Saved data entries:
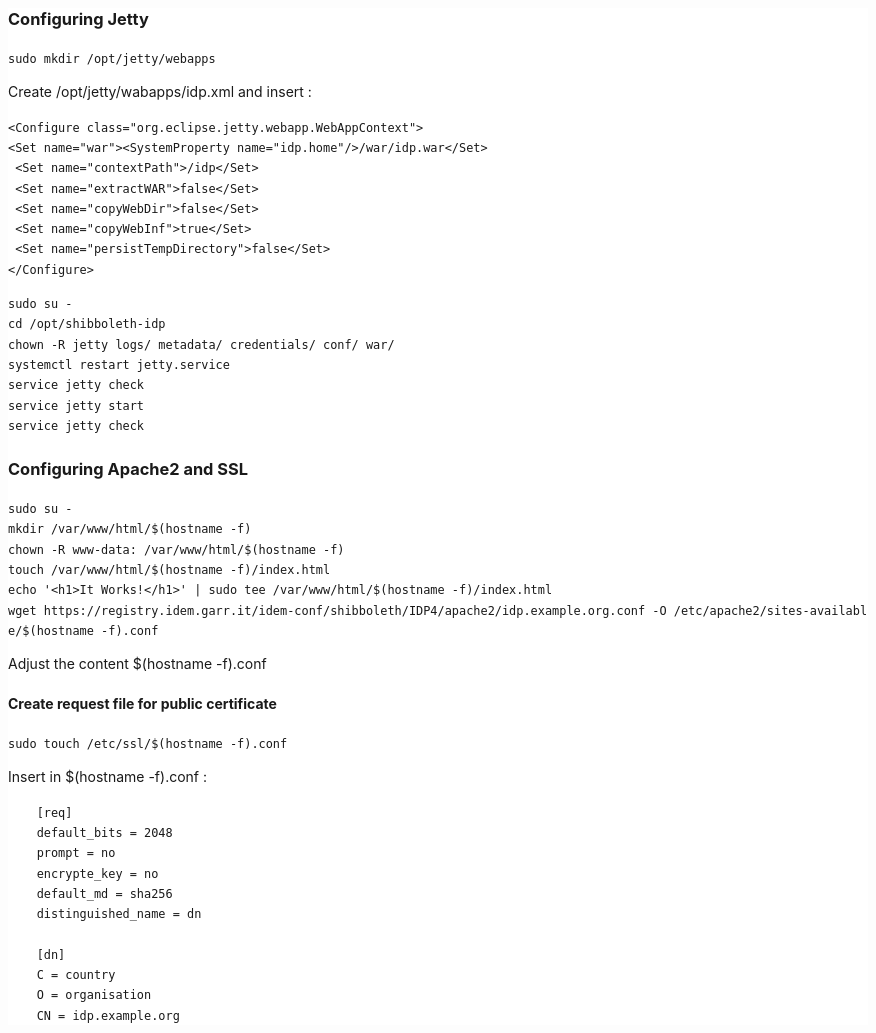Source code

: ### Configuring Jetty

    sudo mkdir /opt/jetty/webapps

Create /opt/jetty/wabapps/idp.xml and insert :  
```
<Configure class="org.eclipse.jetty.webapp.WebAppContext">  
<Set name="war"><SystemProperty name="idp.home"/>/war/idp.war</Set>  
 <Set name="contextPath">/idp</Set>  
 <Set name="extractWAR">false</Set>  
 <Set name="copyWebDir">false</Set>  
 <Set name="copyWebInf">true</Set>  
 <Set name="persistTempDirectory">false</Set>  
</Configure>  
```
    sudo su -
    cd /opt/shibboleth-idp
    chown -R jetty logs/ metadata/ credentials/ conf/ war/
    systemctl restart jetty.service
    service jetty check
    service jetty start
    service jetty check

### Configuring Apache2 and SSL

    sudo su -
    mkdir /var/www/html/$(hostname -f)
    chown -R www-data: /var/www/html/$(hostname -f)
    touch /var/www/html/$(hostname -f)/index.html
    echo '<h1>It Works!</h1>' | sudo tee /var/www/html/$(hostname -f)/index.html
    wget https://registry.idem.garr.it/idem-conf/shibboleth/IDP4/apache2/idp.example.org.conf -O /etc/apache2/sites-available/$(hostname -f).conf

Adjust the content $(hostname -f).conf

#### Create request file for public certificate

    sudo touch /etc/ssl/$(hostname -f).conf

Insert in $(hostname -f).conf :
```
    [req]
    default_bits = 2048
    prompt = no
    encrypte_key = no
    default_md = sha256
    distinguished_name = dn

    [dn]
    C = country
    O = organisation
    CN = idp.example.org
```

Description of the task:
From the line that contains "touch /var/www/html/$(hostname -f)/index.html" to the last line of the data, write out each line exactly and add nothing.

The completed task:
    touch /var/www/html/$(hostname -f)/index.html
    echo '<h1>It Works!</h1>' | sudo tee /var/www/html/$(hostname -f)/index.html
    wget https://registry.idem.garr.it/idem-conf/shibboleth/IDP4/apache2/idp.example.org.conf -O /etc/apache2/sites-available/$(hostname -f).conf

Adjust the content $(hostname -f).conf

#### Create request file for public certificate

    sudo touch /etc/ssl/$(hostname -f).conf

Insert in $(hostname -f).conf :
```
    [req]
    default_bits = 2048
    prompt = no
    encrypte_key = no
    default_md = sha256
    distinguished_name = dn

    [dn]
    C = country
    O = organisation
    CN = idp.example.org
```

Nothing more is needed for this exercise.